Exercise details
From the openclaw-watchdog text, pull out the part that begins at "The skill openclaw-watchdog" and stops after "to an attacker.", copied word for word.

Provided passage
************

The Agent Skills Directory

The skill openclaw-watchdog sets up a persistent monitoring service. It handles sensitive user credentials (Telegram token/chat ID, OpenAI/Anthropic keys) by encrypting them locally using a machine-specific key and storing them with restricted permissions. These credentials are used to communicate with the legitimate Telegram API for sending alerts, not for exfiltration to an attacker.

HIGH Severity Findings:

Privilege Escalation / Command Execution: The scripts/watchdog.py script, after user approval (via touch ~/.openclaw/watchdog/approve-reinstall), executes npm install -g openclaw. Global npm install commands can write to system-wide directories and potentially require elevated privileges or modify system configurations. While triggered by user approval, this is a powerful command that could lead to privilege escalation if the openclaw package itself is compromised or if the user's environment grants npm install -g broader permissions than intended. This is a significant risk.

************

Stored data
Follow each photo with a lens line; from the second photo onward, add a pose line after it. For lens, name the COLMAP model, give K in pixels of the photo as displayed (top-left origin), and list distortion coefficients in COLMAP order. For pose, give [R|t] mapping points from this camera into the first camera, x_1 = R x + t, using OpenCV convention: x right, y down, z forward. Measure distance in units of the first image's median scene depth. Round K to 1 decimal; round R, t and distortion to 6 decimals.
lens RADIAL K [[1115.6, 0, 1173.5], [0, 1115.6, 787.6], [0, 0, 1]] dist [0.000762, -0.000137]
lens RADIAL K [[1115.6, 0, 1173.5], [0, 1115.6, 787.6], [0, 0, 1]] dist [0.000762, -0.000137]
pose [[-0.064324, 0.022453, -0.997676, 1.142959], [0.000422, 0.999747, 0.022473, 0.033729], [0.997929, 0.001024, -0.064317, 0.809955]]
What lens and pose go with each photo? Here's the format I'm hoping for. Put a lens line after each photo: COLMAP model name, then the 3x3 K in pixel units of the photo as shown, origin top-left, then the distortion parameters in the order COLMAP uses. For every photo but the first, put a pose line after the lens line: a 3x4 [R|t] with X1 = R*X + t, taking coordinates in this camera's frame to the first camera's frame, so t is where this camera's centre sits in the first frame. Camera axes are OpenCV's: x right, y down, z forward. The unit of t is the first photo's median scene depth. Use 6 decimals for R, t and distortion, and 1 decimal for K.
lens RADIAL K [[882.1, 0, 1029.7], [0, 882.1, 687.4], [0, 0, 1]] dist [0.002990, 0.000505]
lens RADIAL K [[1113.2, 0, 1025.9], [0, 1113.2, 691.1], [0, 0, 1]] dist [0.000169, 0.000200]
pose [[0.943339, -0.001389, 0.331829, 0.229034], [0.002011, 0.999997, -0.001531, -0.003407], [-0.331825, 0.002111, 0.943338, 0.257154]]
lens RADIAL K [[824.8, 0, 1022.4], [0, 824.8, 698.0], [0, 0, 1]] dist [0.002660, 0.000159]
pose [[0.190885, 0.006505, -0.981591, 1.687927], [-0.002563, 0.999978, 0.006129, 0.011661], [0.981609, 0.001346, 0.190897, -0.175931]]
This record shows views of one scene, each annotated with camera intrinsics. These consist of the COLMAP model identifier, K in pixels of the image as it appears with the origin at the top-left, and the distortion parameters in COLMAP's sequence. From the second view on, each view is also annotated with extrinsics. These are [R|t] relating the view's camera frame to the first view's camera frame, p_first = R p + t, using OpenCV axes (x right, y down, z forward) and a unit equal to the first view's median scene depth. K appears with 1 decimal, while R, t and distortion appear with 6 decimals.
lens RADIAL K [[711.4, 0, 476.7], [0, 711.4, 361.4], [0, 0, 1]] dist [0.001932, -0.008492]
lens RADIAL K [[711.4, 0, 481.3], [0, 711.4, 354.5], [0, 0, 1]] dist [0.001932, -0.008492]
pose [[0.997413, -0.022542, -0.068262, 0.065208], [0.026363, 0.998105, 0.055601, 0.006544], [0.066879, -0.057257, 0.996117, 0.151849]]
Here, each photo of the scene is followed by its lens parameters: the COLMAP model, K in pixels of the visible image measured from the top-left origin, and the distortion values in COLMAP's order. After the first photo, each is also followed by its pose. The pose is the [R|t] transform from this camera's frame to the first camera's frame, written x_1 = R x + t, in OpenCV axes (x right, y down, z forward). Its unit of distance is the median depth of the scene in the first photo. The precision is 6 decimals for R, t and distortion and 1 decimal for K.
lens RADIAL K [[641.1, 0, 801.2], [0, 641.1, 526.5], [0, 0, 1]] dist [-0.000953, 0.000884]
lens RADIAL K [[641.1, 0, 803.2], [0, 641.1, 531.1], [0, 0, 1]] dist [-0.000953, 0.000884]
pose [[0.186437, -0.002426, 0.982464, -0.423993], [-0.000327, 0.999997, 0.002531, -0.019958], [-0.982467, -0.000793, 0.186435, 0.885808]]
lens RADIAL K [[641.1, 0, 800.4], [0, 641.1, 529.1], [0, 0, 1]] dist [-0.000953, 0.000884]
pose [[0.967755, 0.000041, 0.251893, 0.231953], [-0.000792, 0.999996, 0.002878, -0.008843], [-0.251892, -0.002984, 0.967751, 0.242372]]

************

Result of this task
The skill openclaw-watchdog sets up a persistent monitoring service. It handles sensitive user credentials (Telegram token/chat ID, OpenAI/Anthropic keys) by encrypting them locally using a machine-specific key and storing them with restricted permissions. These credentials are used to communicate with the legitimate Telegram API for sending alerts, not for exfiltration to an attacker.